(Beginning of Records for this task)
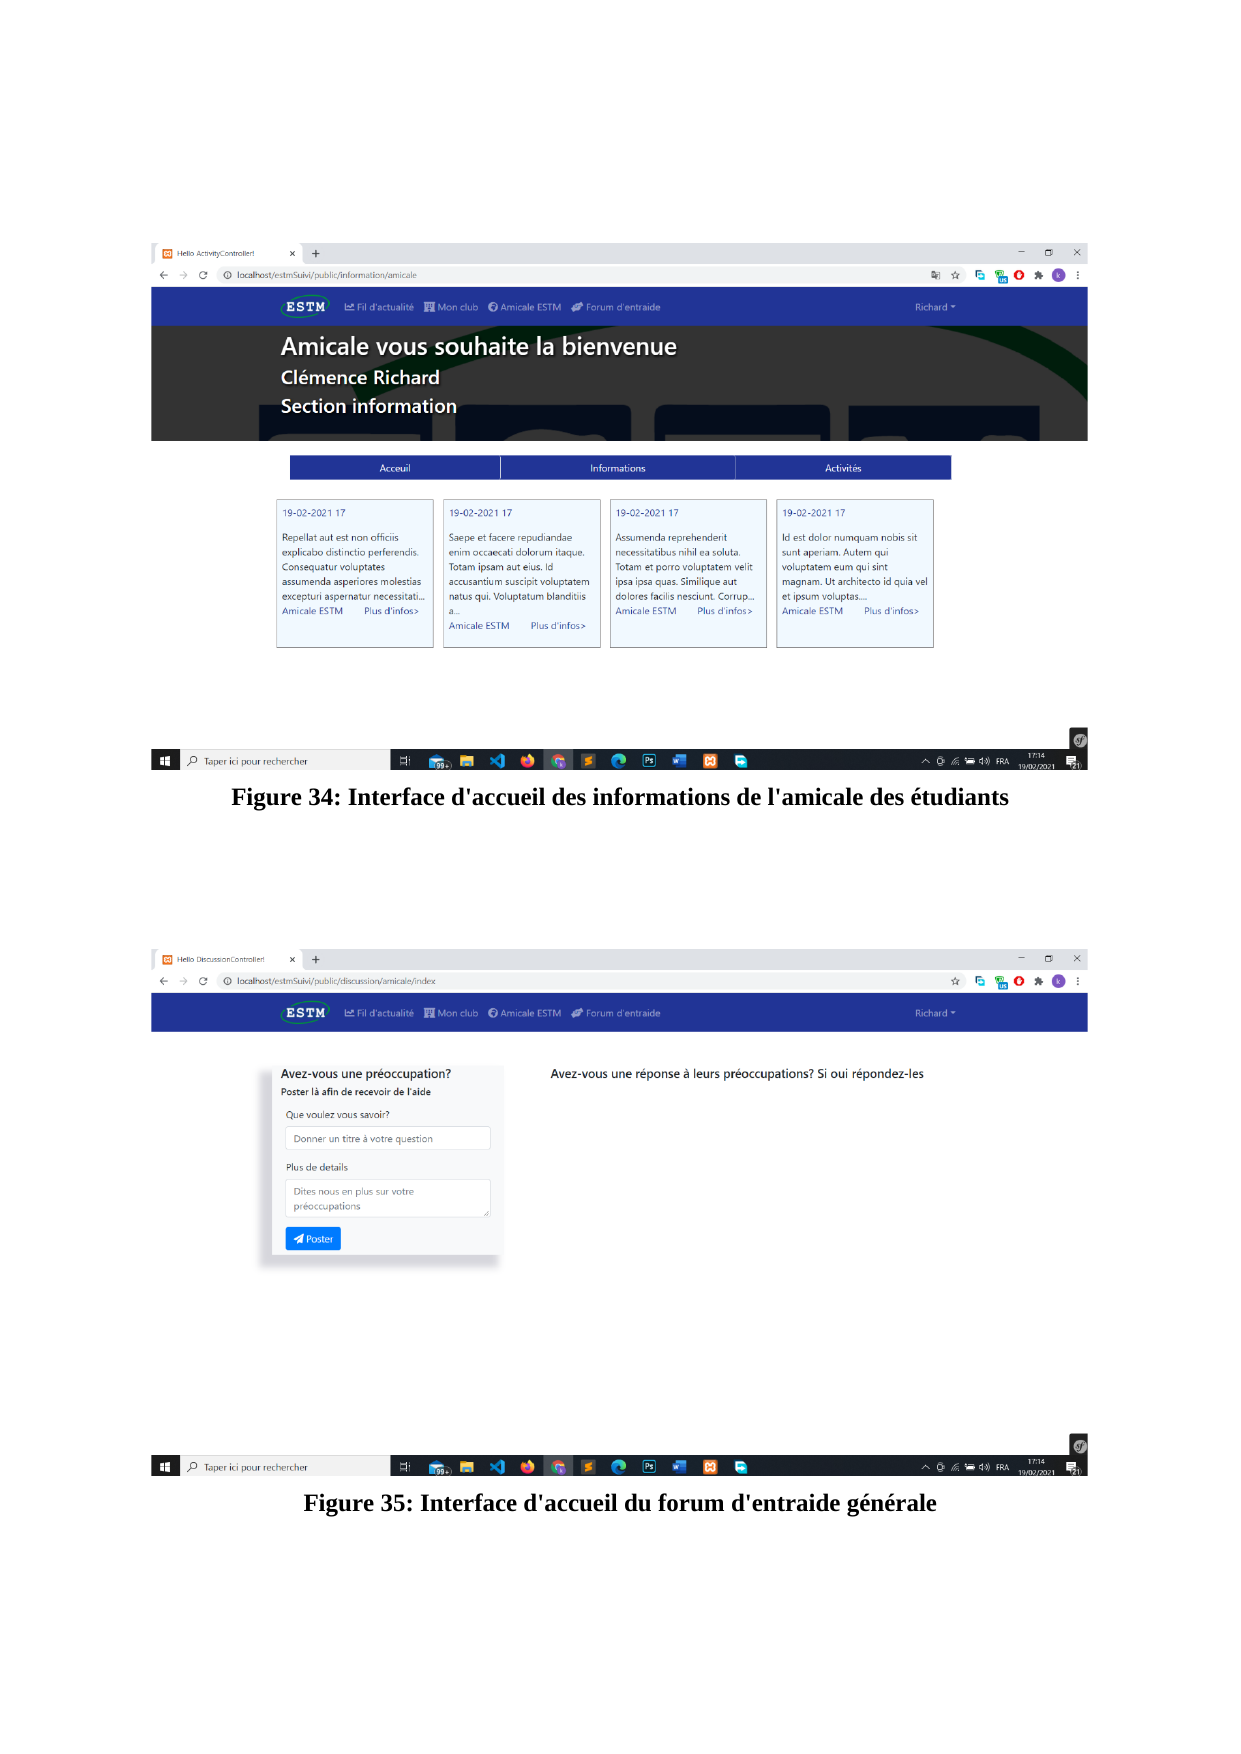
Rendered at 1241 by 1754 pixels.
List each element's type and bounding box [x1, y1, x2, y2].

picture [150, 949, 1087, 1475]
picture [150, 243, 1087, 769]
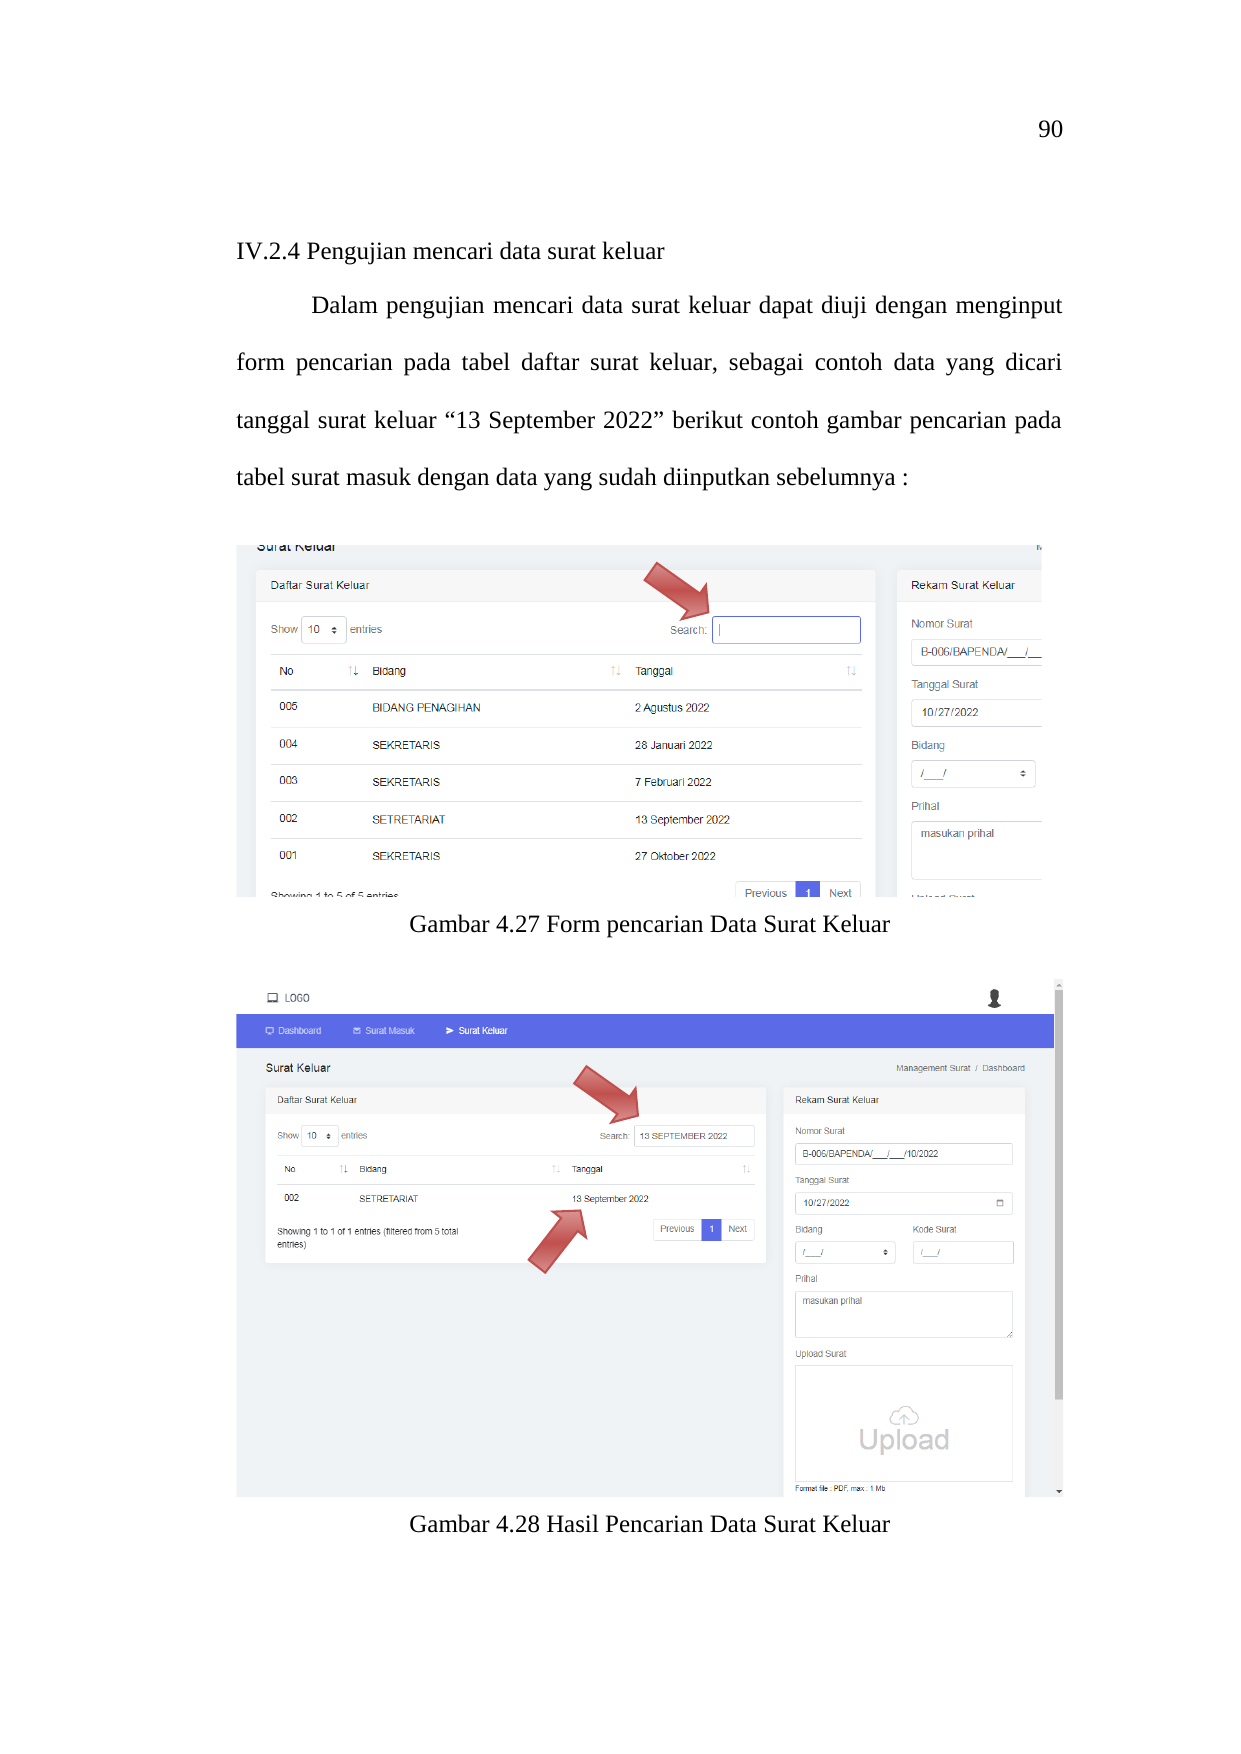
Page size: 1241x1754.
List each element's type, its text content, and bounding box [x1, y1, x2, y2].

text Gambar 4. Form pencarian Data Surat Keluar [236, 909, 1063, 938]
text Dalam pengujian mencari data surat keluar dapat diuji dengan menginput form pencarian pada tabel daftar surat keluar, sebagai contoh data yang dicari tanggal surat keluar “13 September 2022” berikut contoh gambar pencarian pada tabel surat masuk dengan data yang sudah diinputkan sebelumnya : [236, 290, 1063, 491]
picture [236, 545, 1042, 897]
text Gambar 4.28 Hasil Pencarian Data Surat Keluar [236, 1509, 1063, 1537]
subtitle Pengujian mencari data surat keluar [236, 236, 1063, 265]
picture [236, 979, 1064, 1497]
(End of Records for this task)
▶ [Try it] Everything in the data above gets copied exactly. Only the pictures are skipped.

▶ [Output of the task]
Rendered at 1241 by 1754 pixels.
List each element's type and bounding box [x1, y1, x2, y2].

picture [150, 949, 1087, 1475]
picture [150, 243, 1087, 769]
Page size: 1241x1754.
List each element's type, its text content, and bounding box [x1, y1, x2, y2].

text Gambar 4. Form pencarian Data Surat Keluar [236, 909, 1063, 938]
text Dalam pengujian mencari data surat keluar dapat diuji dengan menginput form pencarian pada tabel daftar surat keluar, sebagai contoh data yang dicari tanggal surat keluar “13 September 2022” berikut contoh gambar pencarian pada tabel surat masuk dengan data yang sudah diinputkan sebelumnya : [236, 290, 1063, 491]
picture [236, 545, 1042, 897]
text Gambar 4.28 Hasil Pencarian Data Surat Keluar [236, 1509, 1063, 1537]
subtitle Pengujian mencari data surat keluar [236, 236, 1063, 265]
picture [236, 979, 1064, 1497]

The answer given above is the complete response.